> TEXT EXTRACT:
■ ■ ■

Malayna Vines, writer

As the students’ bodies swayed back and forth, Patrick Jackson, KHS orchestra conductor, called out rhythms to a new arrangement for the March 2017 trip to New York City. The orchestra is one of three music groups nationwide chosen to perform at Carnegie Hall.

Jackson, who plans on retiring after the 2016-17 school year, will take 93 band and orchestra students who were chosen by audition. This is the first trip which will include band students, expanding what was only a string orchestra into a full orchestra.

“I knew before I retired I wanted to bring a full symphony orchestra to New York,” Jackson said. “Each trip is different, and I wanted this music to sound better than anything we had played before. Knowing that the additional band instruments could add depth to our sound, I decided to give band students the opportunity to audition to come to Carnegie.”

KHS students will fly to New York, attend a Broadway show, tour Chinatown and other attractions and perform at Carnegie Hall March 3-6. The orchestra previously travelled to New York City on their first trip to compete at the Heritage Music Festival, in 2010 to perform at Carnegie Hall and in 2013 to play in Alice Tully Hall at Lincoln Center.

Clare Killian, senior, went in 2013 as a freshman and said the best part was performing in Alice Tully Hall, but said the trip was too short.

“We were only there three days, so being in New York City of all places it seemed kind of silly we didn’t spend more time immersing ourselves in the city,” Killian said. “There were also so many of us, making transportation more difficult.”

Jenna Dyroff, freshman, is most nervous about losing a family-like atmosphere during class because of the side effects of the trip.

“I’m afraid everyone is going to be so focused on fixing every single flaw that we’re not going to have many more relaxed days before [Jackson] retires,” she said. “We’re going to be afraid of messing everything up, so we’ll be focusing hard and trying to avoid ruining [Jackson’s] last trip.”

Dyroff said she’s most excited for the quality of music the orchestra is going to make.

“It’s a really good feeling when all of the kids are there for the same reason and the same goal: to play the best we can for Mr. Jackson,” she said.

■ ■ ■

> SET EXERCISE: List every person named in the orchestra article above, along with the role or class year the article gives for each.

■ ■ ■

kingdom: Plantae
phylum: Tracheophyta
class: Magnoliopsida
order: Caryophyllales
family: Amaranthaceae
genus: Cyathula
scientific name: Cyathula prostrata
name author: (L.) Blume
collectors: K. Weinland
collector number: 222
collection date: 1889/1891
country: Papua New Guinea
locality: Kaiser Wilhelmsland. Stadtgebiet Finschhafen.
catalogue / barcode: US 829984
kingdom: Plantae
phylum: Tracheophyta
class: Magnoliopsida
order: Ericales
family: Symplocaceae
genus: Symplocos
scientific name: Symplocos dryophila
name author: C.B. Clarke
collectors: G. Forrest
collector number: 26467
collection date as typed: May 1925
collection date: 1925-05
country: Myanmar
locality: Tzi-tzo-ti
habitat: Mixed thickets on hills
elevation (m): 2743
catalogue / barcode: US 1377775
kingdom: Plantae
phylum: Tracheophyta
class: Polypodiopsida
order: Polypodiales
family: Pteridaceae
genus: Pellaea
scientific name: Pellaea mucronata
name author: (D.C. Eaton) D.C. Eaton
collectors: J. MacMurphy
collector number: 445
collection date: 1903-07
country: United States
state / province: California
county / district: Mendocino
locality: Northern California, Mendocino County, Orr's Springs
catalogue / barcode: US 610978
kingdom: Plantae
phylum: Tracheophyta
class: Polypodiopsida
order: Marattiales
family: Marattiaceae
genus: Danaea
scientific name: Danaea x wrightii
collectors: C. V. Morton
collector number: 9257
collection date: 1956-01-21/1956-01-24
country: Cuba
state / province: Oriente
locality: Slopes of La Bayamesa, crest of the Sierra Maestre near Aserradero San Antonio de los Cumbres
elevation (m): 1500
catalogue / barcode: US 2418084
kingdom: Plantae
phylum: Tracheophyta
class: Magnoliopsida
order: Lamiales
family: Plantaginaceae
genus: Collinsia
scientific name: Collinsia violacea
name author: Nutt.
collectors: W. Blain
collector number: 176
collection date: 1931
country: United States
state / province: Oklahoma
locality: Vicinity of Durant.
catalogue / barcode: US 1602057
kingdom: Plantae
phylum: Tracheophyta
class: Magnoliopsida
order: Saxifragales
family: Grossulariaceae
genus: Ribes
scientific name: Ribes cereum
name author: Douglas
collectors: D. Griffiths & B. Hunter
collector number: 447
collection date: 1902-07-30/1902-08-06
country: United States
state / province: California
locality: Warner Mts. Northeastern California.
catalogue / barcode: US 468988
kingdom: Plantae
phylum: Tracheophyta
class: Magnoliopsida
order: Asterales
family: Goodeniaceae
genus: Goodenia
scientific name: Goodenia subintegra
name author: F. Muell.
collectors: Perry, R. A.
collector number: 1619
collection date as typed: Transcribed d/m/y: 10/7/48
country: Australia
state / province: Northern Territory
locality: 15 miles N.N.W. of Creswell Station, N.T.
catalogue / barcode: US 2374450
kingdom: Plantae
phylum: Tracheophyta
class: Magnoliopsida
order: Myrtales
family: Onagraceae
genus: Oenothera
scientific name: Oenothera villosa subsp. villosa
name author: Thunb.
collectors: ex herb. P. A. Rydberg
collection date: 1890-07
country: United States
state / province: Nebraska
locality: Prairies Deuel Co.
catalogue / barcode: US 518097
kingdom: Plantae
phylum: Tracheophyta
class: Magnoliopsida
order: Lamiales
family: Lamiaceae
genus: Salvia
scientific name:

■ ■ ■

> OUTPUT OF THE EXERCISE:
- Malayna Vines, writer
- Patrick Jackson, KHS orchestra conductor
- Clare Killian, senior
- Jenna Dyroff, freshman